• _Job_: This exercise calls for an exact copy of the data below.

• _Data records_:
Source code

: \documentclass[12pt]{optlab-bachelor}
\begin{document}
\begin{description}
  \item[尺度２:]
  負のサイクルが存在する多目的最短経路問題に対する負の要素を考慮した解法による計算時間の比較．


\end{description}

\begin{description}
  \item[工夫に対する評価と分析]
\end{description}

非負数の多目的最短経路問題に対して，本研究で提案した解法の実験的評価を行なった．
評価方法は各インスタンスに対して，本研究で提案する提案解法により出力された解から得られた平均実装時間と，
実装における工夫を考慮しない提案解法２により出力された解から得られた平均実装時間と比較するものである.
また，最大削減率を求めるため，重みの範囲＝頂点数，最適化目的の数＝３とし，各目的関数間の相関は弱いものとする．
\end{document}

• _The answer_:
Source code

: \documentclass[12pt]{optlab-bachelor}
\begin{document}
\begin{description}
  \item[尺度２:]
  負のサイクルが存在する多目的最短経路問題に対する負の要素を考慮した解法による計算時間の比較．


\end{description}

\begin{description}
  \item[工夫に対する評価と分析]
\end{description}

非負数の多目的最短経路問題に対して，本研究で提案した解法の実験的評価を行なった．
評価方法は各インスタンスに対して，本研究で提案する提案解法により出力された解から得られた平均実装時間と，
実装における工夫を考慮しない提案解法２により出力された解から得られた平均実装時間と比較するものである.
また，最大削減率を求めるため，重みの範囲＝頂点数，最適化目的の数＝３とし，各目的関数間の相関は弱いものとする．
\end{document}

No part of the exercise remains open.